Thursday did not settle the picture. It sharpened it.

The AI trade got its proof. Micron showed buyers are still paying for memory. Customers are still building. Margins are still expanding.

Those two facts can live together.

They also explain the tape. Memory stocks rose. Apple fell. The Dow held. The Nasdaq slipped. Oil rose. Rate-cut odds stayed low.

The market is not choosing between growth and inflation. It is pricing both.

That is why the Kalshi economy split matters. Overheating and soft landing sit almost side by side. The data supports both stories.

The Dual Print

Micron says growth is real. PCE says inflation is real. The market can buy one and sell the other in the same session.

FINAL FRAME

The week printed its verdict.

Micron cleared the AI test. PCE confirmed the Fed test. Apple showed the cost chain. Oil showed Hormuz still matters.

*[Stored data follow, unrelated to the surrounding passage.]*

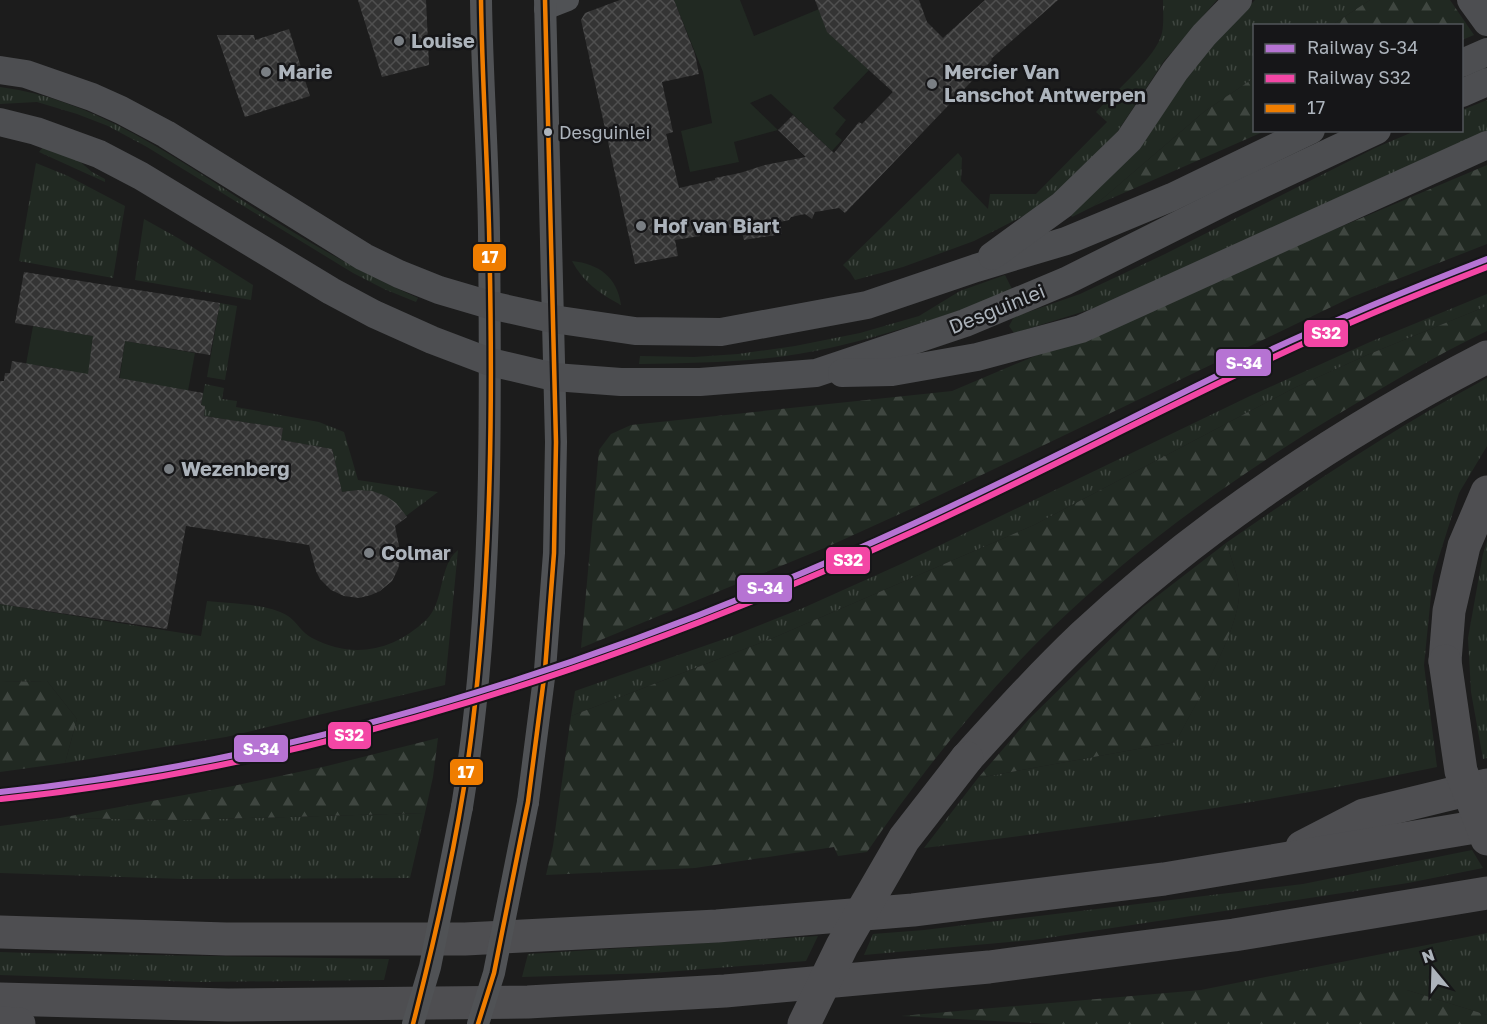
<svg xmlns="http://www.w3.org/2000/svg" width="1487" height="1024" font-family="'Golos Text',sans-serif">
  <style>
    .grass { fill: url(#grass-tufts) }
    .forest { fill: url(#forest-firs) }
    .garden { fill: #212922 }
    .building { fill: url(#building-cross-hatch) }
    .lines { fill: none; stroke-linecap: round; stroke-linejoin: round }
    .minor { stroke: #505255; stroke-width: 22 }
    .major { stroke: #4d4e51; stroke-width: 28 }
    .highway { stroke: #4e4e51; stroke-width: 33 }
    .minor-bridge { stroke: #505255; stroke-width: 22 }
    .highway-bridge { stroke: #4e4e51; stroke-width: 33 }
    .bus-1-casing { stroke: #161618; stroke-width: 9 }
    .bus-1 { stroke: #ef7d00; stroke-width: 4.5 }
    .rail-1-casing { stroke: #161618; stroke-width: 10 }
    .rail-2-casing { stroke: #161618; stroke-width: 10 }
    .rail-1 { stroke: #b673d3; stroke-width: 6 }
    .rail-2 { stroke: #f346a5; stroke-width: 6 }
    .poi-dot { fill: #7a7f84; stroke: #161618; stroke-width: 2 }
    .bus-dot { fill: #adb4bc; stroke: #161618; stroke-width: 2 }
    .labels { text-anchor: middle; stroke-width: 5; stroke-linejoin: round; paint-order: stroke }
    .bus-label { font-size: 18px; fill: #adb4bc; stroke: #161618; text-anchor: start }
    .poi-label { font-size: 20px; font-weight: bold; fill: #adb4bc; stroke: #161618; text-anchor: start }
    .street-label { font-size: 20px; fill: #adb4bc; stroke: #161618 }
    .line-badge { stroke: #161618; stroke-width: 2 }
    .badge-label { font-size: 16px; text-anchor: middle; font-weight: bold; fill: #fff }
  </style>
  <defs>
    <pattern id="grass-tufts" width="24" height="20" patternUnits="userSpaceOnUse" patternTransform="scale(1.5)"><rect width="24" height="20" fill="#212922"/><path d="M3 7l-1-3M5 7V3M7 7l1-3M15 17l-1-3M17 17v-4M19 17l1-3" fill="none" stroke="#3f4640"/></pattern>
    <pattern id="forest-firs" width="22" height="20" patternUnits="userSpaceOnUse" patternTransform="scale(1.5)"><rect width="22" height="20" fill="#212922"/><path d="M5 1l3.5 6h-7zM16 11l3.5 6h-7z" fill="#3f4640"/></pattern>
    <pattern id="building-cross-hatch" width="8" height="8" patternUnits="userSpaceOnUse" patternTransform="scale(1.5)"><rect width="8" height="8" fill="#343434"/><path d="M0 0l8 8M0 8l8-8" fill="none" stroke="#4f4f4f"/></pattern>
  </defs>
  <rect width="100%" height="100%" fill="#1c1c1c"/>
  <g class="grass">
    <path d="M1163,0H1217L1164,61L1106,149L1035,210L974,241L903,267L855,280L850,272L843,265L958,153L962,158L961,181L988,209L990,194H1036L1107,122L1096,112C1114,93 1157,56 1162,33C1164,23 1163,11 1163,0Z"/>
    <path d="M1255,0H1370L1332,25L1254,26V78L1205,111L1094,206L1072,217L1069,210L1211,45Z"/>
    <path d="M0,87C94,99 176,158 254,208C307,241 360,273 418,298L416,302L384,289L353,273L147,147L108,126L77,114L37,102L0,104Z"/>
    <path d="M1487,100V133L1111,303L1014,333L1009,326L1014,317L1080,294L1165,254L1375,148L1415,131L1462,130V110Z"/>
    <path d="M43,147L77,159L92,172L105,179V182L39,152Z"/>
    <path d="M36,163L68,176L125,206L113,278L19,261Z"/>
    <path d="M144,219L178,238L253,285L251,300L135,280Z"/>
    <path d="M572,261C599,264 617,277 621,305C600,294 583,282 572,261Z"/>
    <path d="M1005,275L1014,293C954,312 895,333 834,347C771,362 705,363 639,364L640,356L694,357L738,354L795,346L860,333L919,316L960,291Z"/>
    <path d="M1487,294V306L1367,355L1294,388L1034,525L773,638L571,716L575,691L730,637L803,608L901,564L1250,396L1370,342Z"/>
    <path d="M220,303L237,306L225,380L207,377Z"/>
    <path d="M1487,378V446L1459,493L1433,576L1424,665L1437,767C1268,803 1096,827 924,848L978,778L1176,742C1194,706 1243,625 1239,588C1237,572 1231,558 1226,543C1311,484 1396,427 1487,378Z"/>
    <path d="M205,384L224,388L222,399L237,401L236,407L319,422L344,432L358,480L438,492L406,516C387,494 371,488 342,492L332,449L281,440L283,428L204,416L205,406L201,405Z"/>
    <path d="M1487,541V758L1483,759L1471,692L1468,638L1483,554Z"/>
    <path d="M458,550L445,685L226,737L65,763L77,719L47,681L0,682V604L201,636L207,601C230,604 268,603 288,616C297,622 302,633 312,638C352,659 392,652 426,620C445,602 438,566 458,550Z"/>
    <path d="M425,813L410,878L183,879L0,873V826L60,818L181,820Z"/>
    <path d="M1472,850L1483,868L1408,883L1033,940L864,955L873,934L924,930L1303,884Z"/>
    <path d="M1487,933V1015L1407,990H1201Z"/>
    <path d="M818,936L806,961L653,973L522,977L528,954Z"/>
    <path d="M0,952L29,953L389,959L384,980L197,982L0,975Z"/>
  </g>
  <g class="forest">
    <path d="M1370,0H1450L1474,35L1462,40V26L1332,25Z"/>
    <path d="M1254,78V130L1265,131L1094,206L1205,111Z"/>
    <path d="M1487,165V244L1352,297L915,507L827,547L581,648L599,450L611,434L631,425L952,391Z"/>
    <path d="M1487,306V331C1438,354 1391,383 1345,410C1240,473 1139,544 1051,629C982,696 921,773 867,852L838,856L834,847L695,868L546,875L553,846L571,716L773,638L1034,525L1294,388L1367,355Z"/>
    <path d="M1226,543C1231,558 1237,572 1239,588C1243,625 1194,707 1176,742L978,778L1029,719L1143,607Z"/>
    <path d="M47,681L77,719L65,763L0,772V682Z"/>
    <path d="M438,738L433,777L425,813L181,820L60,818L233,786L327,766Z"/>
    <path d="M1201,990H1407L1487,1015V1024H1053L901,1016Z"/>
  </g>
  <g class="garden">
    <path d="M674,0H740L754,36L819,9L869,70L833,108L846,120L835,134L842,140L832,151L771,94L750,103L778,130L734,142L739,162L690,172L681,131L712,123L703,72Z"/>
    <path d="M33,326L93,336L94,385L70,371L36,365L24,375Z"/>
    <path d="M125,341L195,353L186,402L118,389Z"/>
  </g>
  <g class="building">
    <path d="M358,0H426L429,65L382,77Z"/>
    <path d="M620,0H674L695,54L699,74L662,82L673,132L666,134L679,188L715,180V178L740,173L765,165L806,157L778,130L793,115L834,153L859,122L862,124L893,92L827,32L815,0H919L927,22L943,38L985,0H1058L991,59L992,60L845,213L839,208L815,212L812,219L805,214L791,217L789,220L780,222L782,234L744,240L740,226L699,234L700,236L675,240L678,256L635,264L581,20L585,13Z"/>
    <path d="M289,29L310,96L245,117L217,35H254L255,40Z"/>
    <path d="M24,272L220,303L210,355L125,341L119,378L203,393L201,405L205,406L204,416L283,428L281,440L332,449L342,492L358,490L372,491L386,496L396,503L407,517L395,526L401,556L398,569L392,581L380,591L371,595L359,598L344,596L331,590L320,579L316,571L309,545L186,526L167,629L0,604V381H4L5,373H10L12,361L88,374L93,336L15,323Z"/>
  </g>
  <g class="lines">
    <g class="minor">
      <path d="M545,9L568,0"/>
      <path d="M528,802L545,670L554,553L556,442L545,0"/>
      <path d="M462,807C493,616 491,424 489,231C488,154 482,77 481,0"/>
    </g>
    <g class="major">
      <path d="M1471,0L1487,22"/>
      <path d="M1462,63L1487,52"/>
      <path d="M0,70L26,74L92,97L121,110L166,134L364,257L399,274L439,290L490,305L553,319L635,331L721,332L867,305L976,268L1066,241L1172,197L1311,130"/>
      <path d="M1462,93L1487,82"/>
      <path d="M0,122L36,131L99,154L141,176L331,291L374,314L432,340L490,362L554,377L621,382H700L816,373L965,323L1066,281L1228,200L1377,130"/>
      <path d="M992,256L1062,205L1129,140L1175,71L1204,35L1238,0"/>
      <path d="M842,373L892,372L977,357L1081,329L1487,145"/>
    </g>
    <g class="highway">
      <path d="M1445,661L1449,611L1464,546L1487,492"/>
      <path d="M967,758C1005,716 1042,675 1083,636C1201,526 1343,431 1487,357"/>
      <path d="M1302,847L1364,815L1487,785"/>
      <path d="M0,932L226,939H465L717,926L913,910L1164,879L1487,825"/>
      <path d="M0,999L228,1005L528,1002L725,991L989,967L1234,935L1487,893"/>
      <path d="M0,1023L19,1024"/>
    </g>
    <g class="minor-bridge">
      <path d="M413,1024L430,967L462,807"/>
      <path d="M478,1024L494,973L528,802"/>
    </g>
    <g class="highway-bridge">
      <path d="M1445,661L1461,771L1487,839"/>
      <path d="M804,1024L842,946L904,839L967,758"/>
    </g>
    <g class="bus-1-casing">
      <g id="bus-1">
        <path d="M413,1024C438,927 460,830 472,730C492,564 493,395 489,228C487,152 482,76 481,0"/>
        <path d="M478,1024L494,973L528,802L545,670L554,553L556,442L545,0"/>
      </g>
    </g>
    <use href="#bus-1" class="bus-1"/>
    <g class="rail-1-casing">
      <path id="rail-1" d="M0,792C316,759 627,656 915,523C1033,469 1149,408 1266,352C1339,318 1412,288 1487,259"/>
    </g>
    <g class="rail-2-casing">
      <path id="rail-2" d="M1,799C318,766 626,663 915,531C1036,476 1153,413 1274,357C1344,324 1415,295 1487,267"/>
    </g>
    <use href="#rail-1" class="rail-1"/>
    <use href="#rail-2" class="rail-2"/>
  </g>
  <g class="poi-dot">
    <circle cx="399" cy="41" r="6"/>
    <circle cx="266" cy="72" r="6"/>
    <circle cx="932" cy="84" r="6"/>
    <circle cx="641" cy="226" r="6"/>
    <circle cx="169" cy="469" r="6"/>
    <circle cx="369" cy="553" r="6"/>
  </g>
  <circle class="bus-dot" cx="548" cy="132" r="5"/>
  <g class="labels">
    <g class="bus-label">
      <text x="559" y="139">Desguinlei</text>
    </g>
    <g class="poi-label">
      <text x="411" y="48">Louise</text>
      <text x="278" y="79">Marie</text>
      <text x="944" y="79">Mercier Van<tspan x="944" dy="23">Lanschot Antwerpen</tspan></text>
      <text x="653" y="233">Hof van Biart</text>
      <text x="181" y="476">Wezenberg</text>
      <text x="381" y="560">Colmar</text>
    </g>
    <g class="street-label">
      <text transform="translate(997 309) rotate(-22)" y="7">Desguinlei</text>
    </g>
  </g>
  <g class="line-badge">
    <rect x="472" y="243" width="35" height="29" rx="6" fill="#ef7d00"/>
    <rect x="1303" y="319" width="46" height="29" rx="6" fill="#f346a5"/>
    <rect x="1215" y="348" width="57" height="29" rx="6" fill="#b673d3"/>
    <rect x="825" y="546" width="46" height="29" rx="6" fill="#f346a5"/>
    <rect x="736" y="574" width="57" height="29" rx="6" fill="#b673d3"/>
    <rect x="327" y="721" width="45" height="29" rx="6" fill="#f346a5"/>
    <rect x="233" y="734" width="56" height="29" rx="6" fill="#b673d3"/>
    <rect x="449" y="758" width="35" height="28" rx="6" fill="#ef7d00"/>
  </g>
  <g class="badge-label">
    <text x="490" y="263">17</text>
    <text x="1326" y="339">S32</text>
    <text x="1244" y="369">S-34</text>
    <text x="848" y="566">S32</text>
    <text x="765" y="594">S-34</text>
    <text x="349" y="741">S32</text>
    <text x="261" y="755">S-34</text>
    <text x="466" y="778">17</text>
  </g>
  <rect x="1253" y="24" width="210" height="108" fill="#161618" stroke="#52555a" stroke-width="1.5"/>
  <rect x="1265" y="44" width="30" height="9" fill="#b673d3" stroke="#52555a" stroke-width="1.5"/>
  <text x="1307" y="54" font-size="18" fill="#adb4bc">Railway S-34</text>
  <rect x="1265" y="74" width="30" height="9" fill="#f346a5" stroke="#52555a" stroke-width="1.5"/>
  <text x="1307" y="84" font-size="18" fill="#adb4bc">Railway S32</text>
  <rect x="1265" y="104" width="30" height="9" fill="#ef7d00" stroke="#52555a" stroke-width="1.5"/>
  <text x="1307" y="114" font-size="18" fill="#adb4bc">17</text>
  <g transform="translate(1433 970) rotate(341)" stroke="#161618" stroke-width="4.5" paint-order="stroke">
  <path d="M0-4.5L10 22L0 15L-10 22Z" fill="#adb4bc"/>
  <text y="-9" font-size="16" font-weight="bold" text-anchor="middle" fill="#adb4bc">N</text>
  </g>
</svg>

What is priced: no cuts, strong memory demand, sticky inflation, and slower Hormuz normalization.

What is not priced: Apple cost pressure spreading, energy keeping PCE hot, Bessent's 3% growth call failing, or the Fed turning more hawkish into September.

The AI selloff found support. The inflation problem did not.

Capital moves early. Coverage catches up. The gap between the two is worth watching.